Year of the Rabbit, by Tian Veasna (trans. by Helge Dascher), Drawn & Quarterly, 4 stars
The Khmer Rouge takeover of Phnom Penh is seen in a new light in Year of the Rabbit, a graphic memoir that follows the journey of Lina, Khim, their son Chan, and their extended family members. Graphic in format, graphic in content, it is a story of resilience and hope, and a profound testimony to one of the greatest tragedies of the 20th century.
On April 17, 1975, young soldiers victoriously enter the Cambodian capital. Dressed in black, red krama around their necks, brandishing AK-47 rifles and accompanied by tanks, they have come to build a new society, free from capitalists and foreign influence. The day, coinciding with the traditional Khmer New Year that marked the start of the Year of the Rabbit, marks the beginning of Year Zero.
Three days after the fall of Phnom Penh, Lina gives birth to baby Chan, the author. The story of his birth sets the tone of the graphic novel. “Chan is the type of tree outside the hut, and Veasna means destiny, in the hope that he’ll have a happy life,” she says.
Lina and her husband, Khim, are helped by a midwife in the middle of the night, in a makeshift shack in Ta Prom village, their first stop after leaving their home in Phnom Penh.
They followed Khmer Rouge instructions to go back to their home village as imminent US bombings were feared, one of many lies told by Angkar (Khmer for “the organisation”). “Don’t worry. We’ll be back in three days,” a relative consoles another, as a farewell is bade to a beloved scooter.
The family will separate and reunite several times during their attempt to reach Battambang, survive the unbearable conditions of forced labour in the rural areas, and make a desperate effort to cross into Thailand when a window of opportunity presents itself.
As “new villagers”, urban dwellers uprooted from Phnom Penh as opposed to the peasants established over generations, they are spared nothing in the village they end up in and in their work units.
Khim is a doctor and Lina’s father, Kongcha, was a businessman. After a brief period of innocence, they soon understand the urgency of disguising their former identities to survive.
Centred on family, the persistence of traditional kinship-based relations permeates the story, unbending in the face of the expected new society proclaimed by Angkar, the only family of Democratic Kampuchea.
It highlights the strength and resistance of the old ways: a mother who can’t let go of her child, a widow who honours her late husband through forbidden religious ceremonies.
Different family members cross paths with friends, family, and acquaintances, often in the most uncanny of circumstances.
It recalls a pre-Khmer Rouge society built around bonds and the reciprocal exchange of favours, conveys a sense of smallness despite the vast Cambodian countryside, and attests to the reality that every Cambodian knows of victims in their immediate social and family circle.
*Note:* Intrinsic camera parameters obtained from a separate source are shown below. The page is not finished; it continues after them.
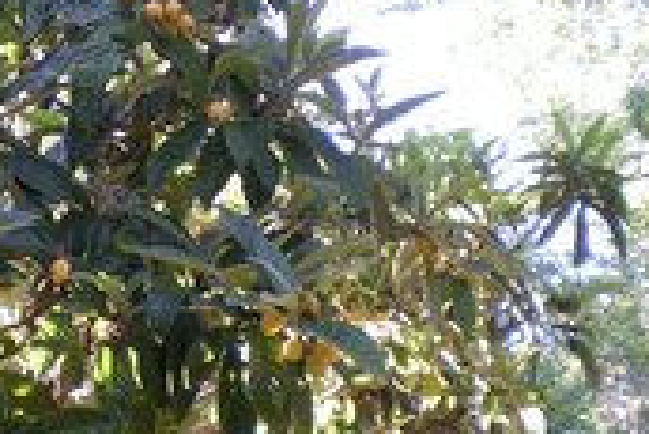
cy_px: 215
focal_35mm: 92
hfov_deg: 21.3
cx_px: -8
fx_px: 1660
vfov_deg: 14.9
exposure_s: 1/52.4
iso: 85
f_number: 3.1
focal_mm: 6.3
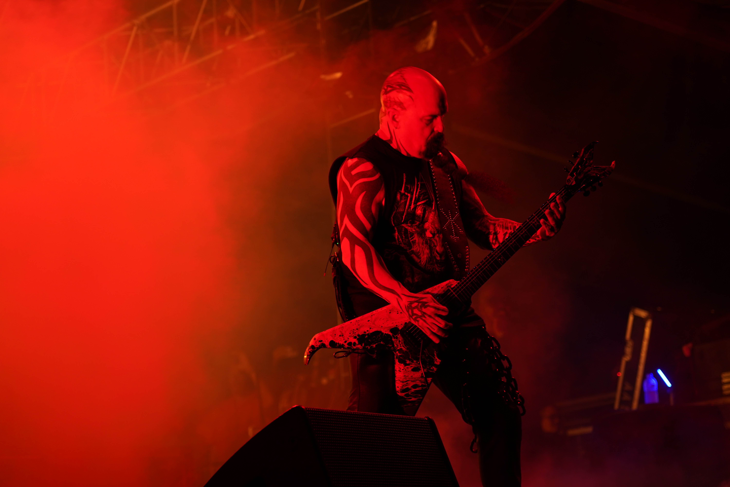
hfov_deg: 19.5
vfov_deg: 13.0
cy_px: 244
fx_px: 2129
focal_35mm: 105
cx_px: 365
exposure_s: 1/125
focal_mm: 105
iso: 800
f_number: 4
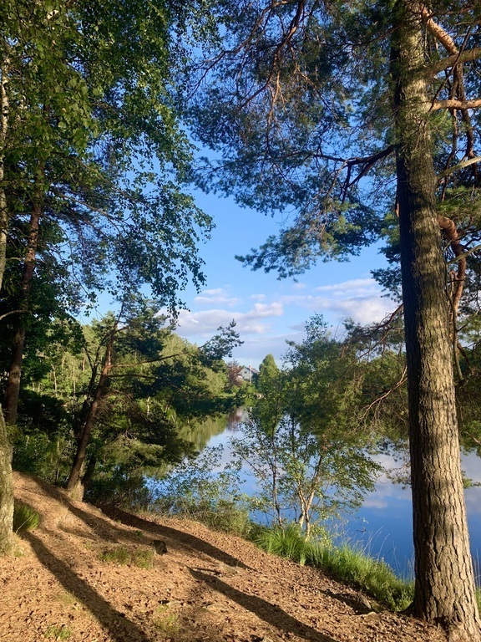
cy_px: 321
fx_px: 482
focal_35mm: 26
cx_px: 240
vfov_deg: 67.3
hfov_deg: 53.1
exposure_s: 1/570
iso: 25
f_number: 1.8
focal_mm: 4.25
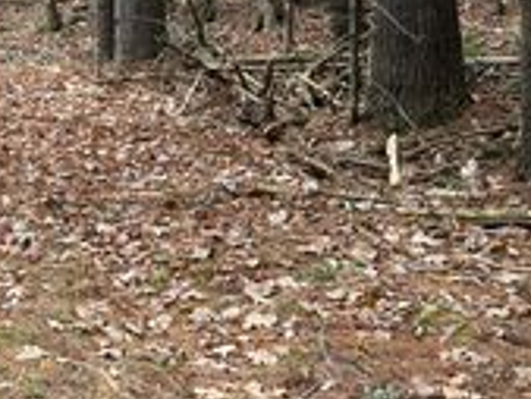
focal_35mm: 77
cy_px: -55
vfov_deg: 18.3
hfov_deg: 23.1
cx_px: -116
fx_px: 1182
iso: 125
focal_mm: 5.7
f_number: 1.5
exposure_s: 1/121
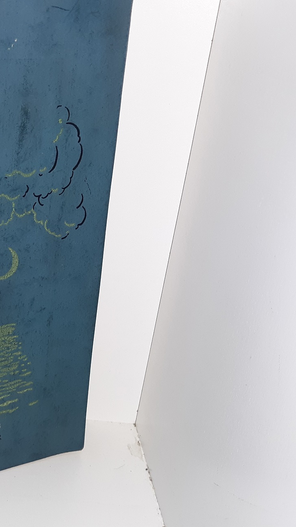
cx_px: -63
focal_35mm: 49
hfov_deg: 22.4
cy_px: 258
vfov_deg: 42.1
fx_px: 684
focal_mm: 3.7
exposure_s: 1/120
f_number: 1.7
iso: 50
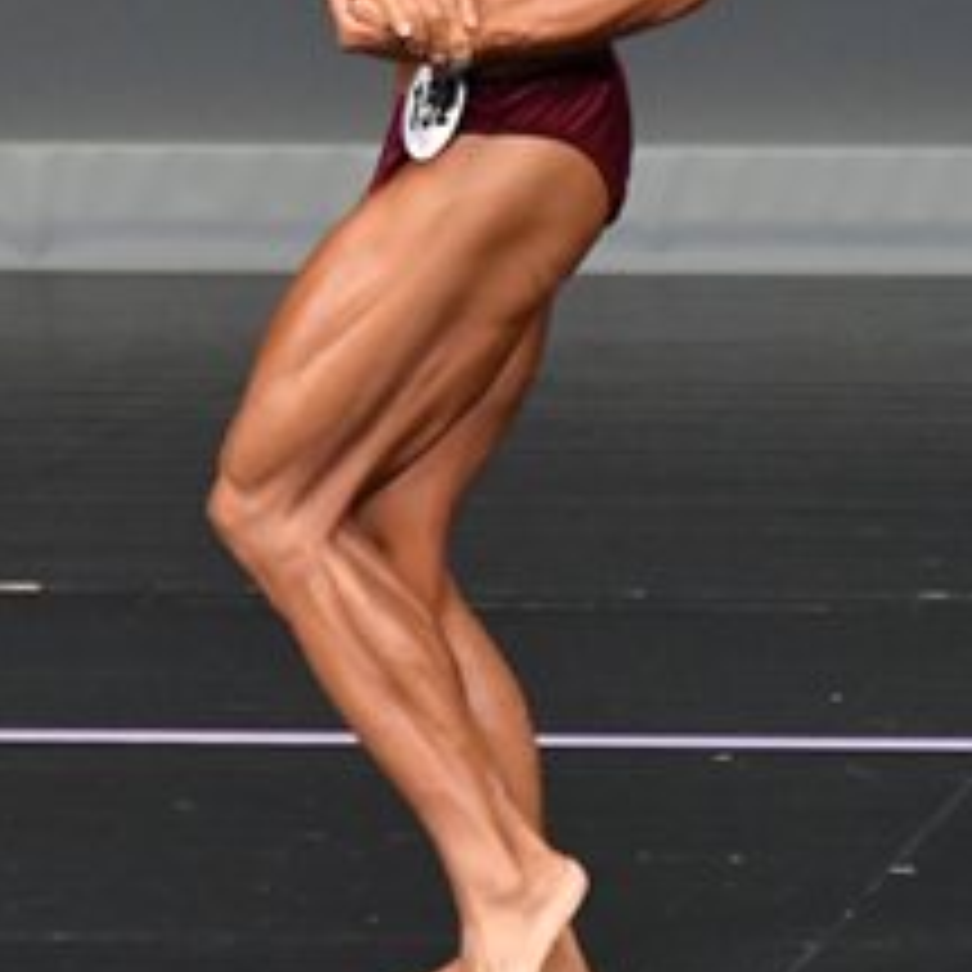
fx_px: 33389
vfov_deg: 1.7
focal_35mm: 1051
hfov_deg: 1.7
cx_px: 358
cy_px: 68
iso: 4000
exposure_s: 1/400
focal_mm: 230
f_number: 5.6
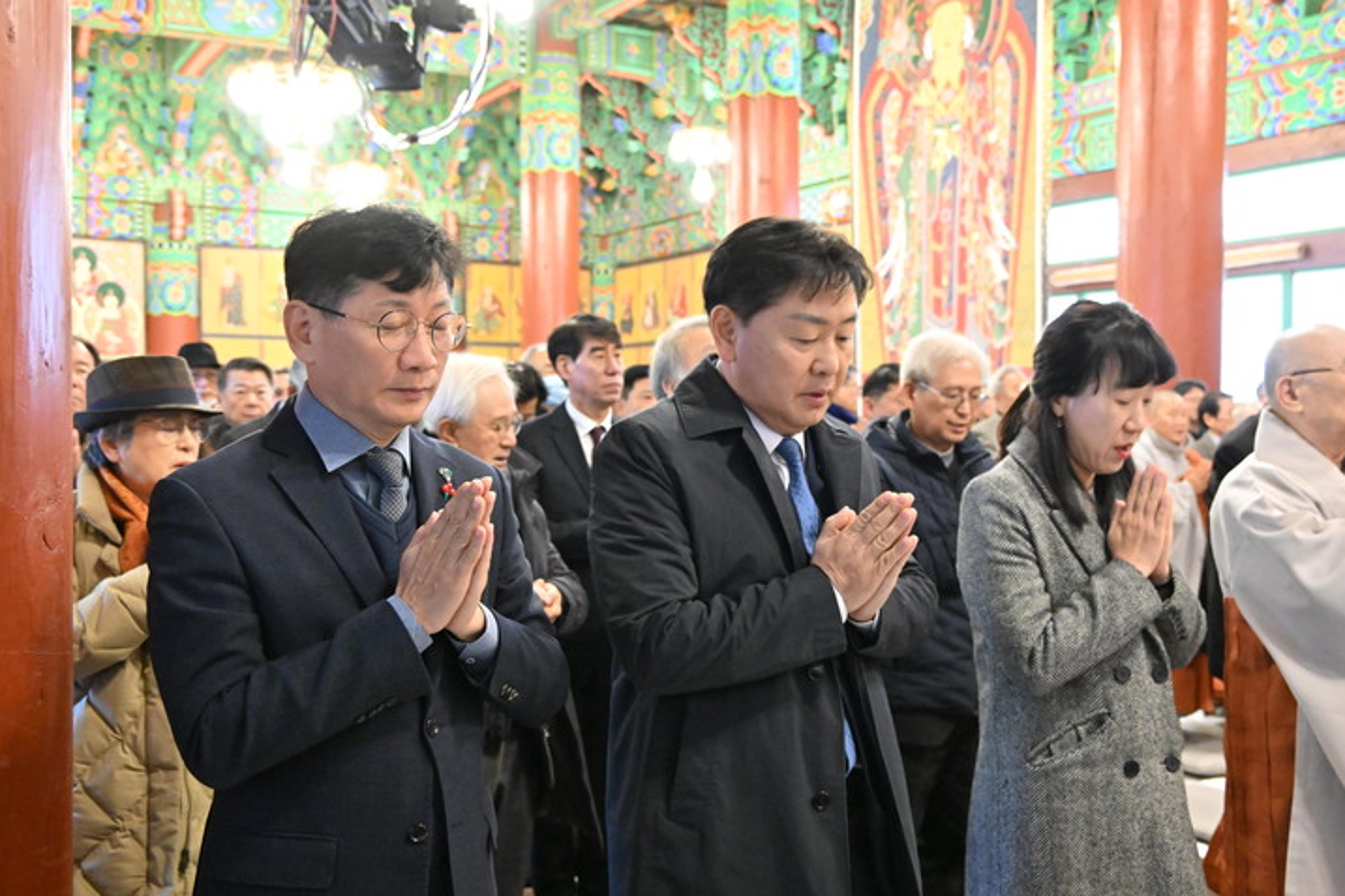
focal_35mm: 37
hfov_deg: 51.9
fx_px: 1382
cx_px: 690
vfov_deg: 35.9
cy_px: 441
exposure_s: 1/160
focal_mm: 34
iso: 8000
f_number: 5.6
The family will also receive help through surprising encounters, a reminder of the drop of humanity which remains despite the prevailing nightmare.
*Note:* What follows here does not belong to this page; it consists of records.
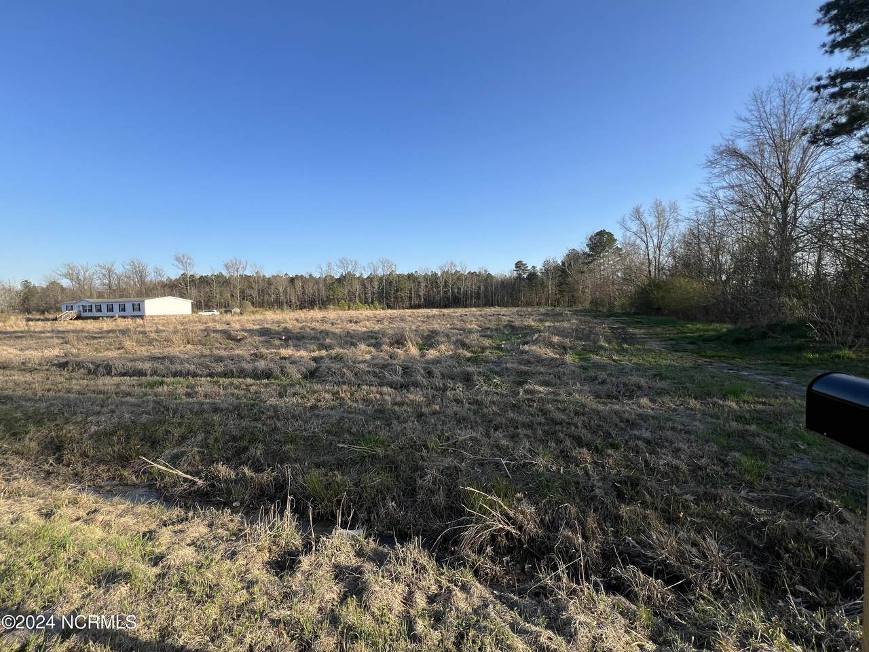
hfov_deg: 106.2
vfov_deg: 89.9
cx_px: 434
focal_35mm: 13
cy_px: 326
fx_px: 326
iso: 32
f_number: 1.8
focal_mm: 1.57
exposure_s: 1/1107
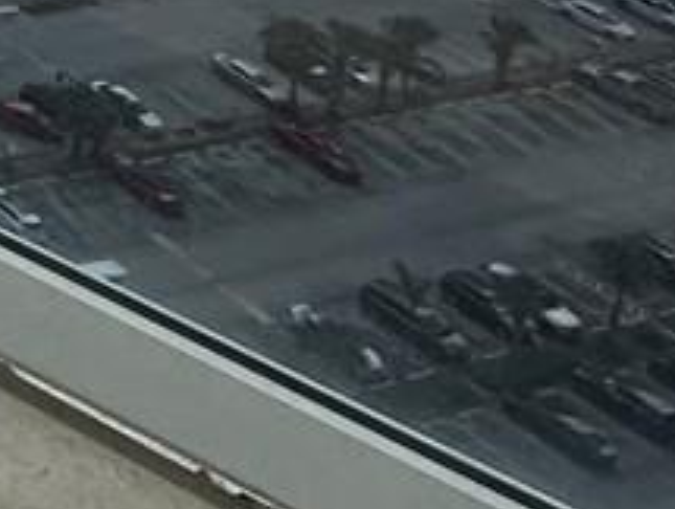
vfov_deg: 11.5
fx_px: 2031
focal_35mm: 104
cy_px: -748
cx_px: -1137
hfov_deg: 12.5
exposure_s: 1/1416
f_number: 2.2
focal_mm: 2.22
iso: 50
This is, of course, far from the first Khmer Rouge-era memoir; one of the best-known is Loung Ung’s First They Killed my Father, later turned into a film by American Angelina Jolie.
In Year of the Rabbit, unlike this earlier work, Tian Veasna is not only graphic artist and illustrator but omniscient narrator, with a point of view which lends itself to discovering the dilemmas and experiences of family members. The graphic novel format is a judicious choice, as it makes accessible a topic that might otherwise be seen as intimidating.
The book’s muted colour palette evokes the faded walls of colonial mansions still to be found in Phnom Penh. The detailed drawings convey drama, fear, hopelessness, and love. Crows make a regular appearance, ominous animals that are witness to the unfolding genocide. Hunger is ever present, faithful to survivors’ accounts.
A quarter of the Cambodian population is estimated to have died between 1975 and 1979. Tian Veasna recalls that 150 new mass graves are still being found every year.
Rithy Panh, who penned the preface to the book and who has dedicated much of his life to the memorialisation of the Khmer Rouge genocide, writes of “an impossible mourning”. How could mere words, situations, and characters express the unthinkable, without falling in the trap of caricature? Tian Veasna pulls it off brilliantly.
His book is gripping but never gruesome, and becomes a page-turner as one develops profound empathy for the family. First released in French, this recent translation, published by Drawn & Quarterly, offers English readers an accessible way into the tragedy of modern Cambodia by an author who survived it.